Just a Simple Post About Attitudes

One thing I think no one can ever accuse me of is being quiet.  I share a lot of myself on the internet, and I genuinely like doing it.  But every once in a while I'll go silent for a few days or more.  It's nothing against sharing myself: I've got a lot of emotional problems and I'm usually so wrapped up in fixing whatever's on my plate at the moment that I withdraw until I can figure out a solution.  The last time I was with a group of my fellow writers, someone suggested that one of those times would make for a good blog entry, so here we are.  This is sort of my treatise about attitudes, and how they can shape our lives.

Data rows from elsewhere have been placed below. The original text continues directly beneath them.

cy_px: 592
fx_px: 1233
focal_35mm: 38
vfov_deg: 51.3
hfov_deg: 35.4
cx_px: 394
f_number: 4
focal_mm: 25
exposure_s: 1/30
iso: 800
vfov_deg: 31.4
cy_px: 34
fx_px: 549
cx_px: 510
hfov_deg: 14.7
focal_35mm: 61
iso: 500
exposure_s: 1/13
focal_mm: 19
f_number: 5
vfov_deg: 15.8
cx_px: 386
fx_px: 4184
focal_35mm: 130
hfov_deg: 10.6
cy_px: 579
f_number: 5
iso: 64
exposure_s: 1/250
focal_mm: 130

I'm a sick man.  I've suffered from bipolar disorder and severe obsessive-compulsive disorder for most of my life, which have been compounded by an eating disorder and a long history of dissociation.  A lot of people in my position would probably be pretty upset by that, and I've had my moments with it.  They might drink their problems away, or complain about them on their blog.  I'm not here to shoulder someone else with my emotional problems.  That's beside the point and doesn't do anything to make me better.  This is a post about attitude, not about problems.  Truth be told, I'm just a more extreme case of something fairly typical.  Life sucks.  We suffer all our lives for seemingly no reason or design, and at the end of it if we're lucky we get sick and we die.  That doesn't sound very fair.  But it seems to happen to us all, even those of us who seem to have everything.  You don't know what you have until you've lost it.

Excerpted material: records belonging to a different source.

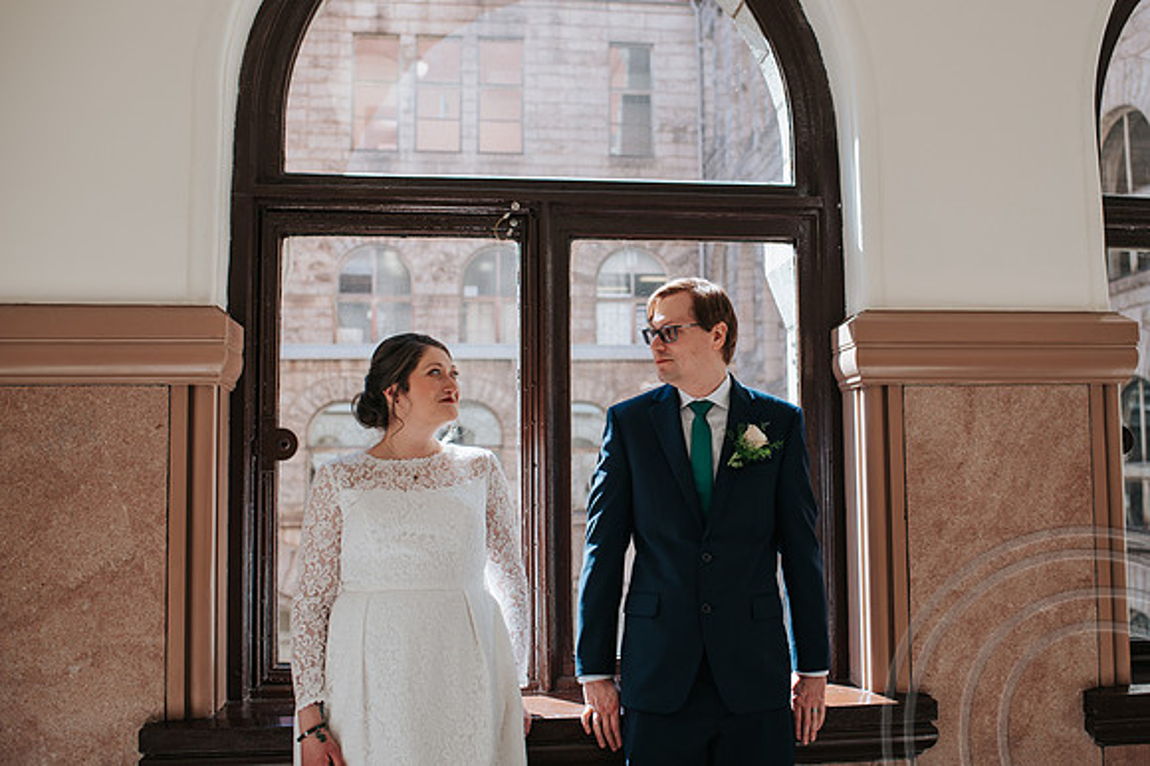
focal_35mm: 40
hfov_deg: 48.5
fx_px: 1272
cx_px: 655
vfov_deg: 33.5
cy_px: 371
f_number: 2.8
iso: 110
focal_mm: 35
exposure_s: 1/320
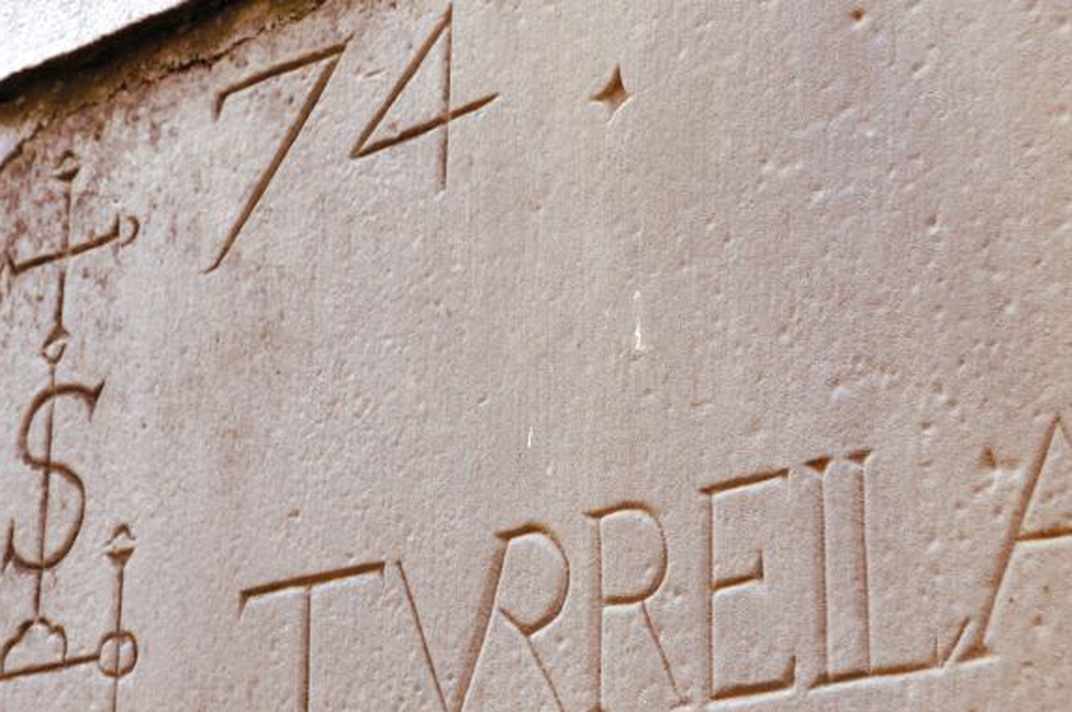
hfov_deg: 19.1
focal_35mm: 107
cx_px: 332
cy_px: 426
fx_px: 3182
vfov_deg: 12.8
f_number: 5.6
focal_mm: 40
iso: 1000
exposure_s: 1/125
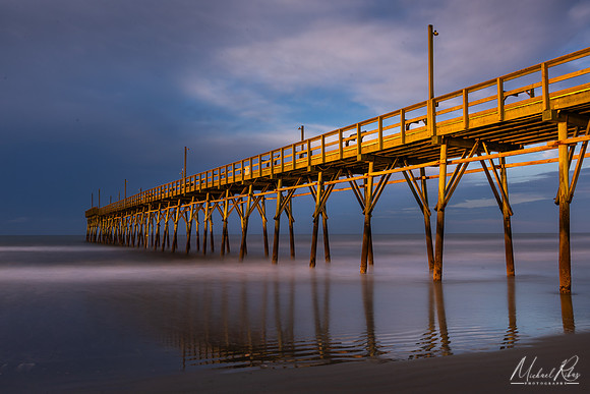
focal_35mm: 31
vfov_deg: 42.3
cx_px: 295
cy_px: 197
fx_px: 508
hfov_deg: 60.3
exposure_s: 30
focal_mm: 31
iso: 64
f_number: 13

This is quite a dilemma.  Personally, I'm inclined towards the Buddhist approach to the problem, though I readily acknowledge that may not work for everyone.  It's simple: if life is going to suck and we're all going to get old and die, just accept it and move on.  When I say accept, I don't mean resign yourself to it.  That's an ending.  Acceptance should be a beginning, not an ending.  Life doesn't have to be terrible because we suffer.  I deal with huge personal problems on a daily basis, but that doesn't mean my life has to be awful.  It's all about how we approach it.  I accept that my illness is a part of me, and for all the suffering it's created for me, it's also made me who I am now, and who I am now is pretty good.  Funnily enough, it was only after I did that that I made any kind of headway in dealing with my problems.

I've known quite a few people with huge personal problems in my life, and a few that lived fairly healthy lives.  The number one difference maker was how they approached their problems.  If you believe that the situation is hopeless and that you'll never get better, that the only change that can happen to you is negative or worse, then yes, you will find a way to make that happen.  If you believe you're doomed, you'll find a way to die.  But if you can acknowledge your suffering and still believe that life doesn't have to be so bad just because it's there, then even if things don't get better you'll feel better.  And really, fixing things when it comes to challenges like this in life isn't so much the operative word as it is managing them.  You can't hope to fix something if you can't manage it.  Managing something only comes by at least implicitly accepting it.

This is all easier said than done, of course.  Again, I consider myself an extreme case, and extreme cases have exaggerated results.  But it really does all boil down towards attitude.  Can you acknowledge your stress, and your suffering?  If you can, can you accept it and have a good time anyway?  As difficult as it is, it's the only way I've ever found at making myself feel better about the whole thing.  I look around and I don't see a whole lot of other people doing this, but you know, maybe they just haven't been shown how.  That can be changed in time.

This is just my take.  As it happens, I did get better, and I'm back here posting.  Maybe someone will read this and it will help them, maybe it won't.  But this is where I go and this is what I do when I disappear, and that's as much a part of me as talking about politics or science is.  So there it is.  In the end, it's really all I can do.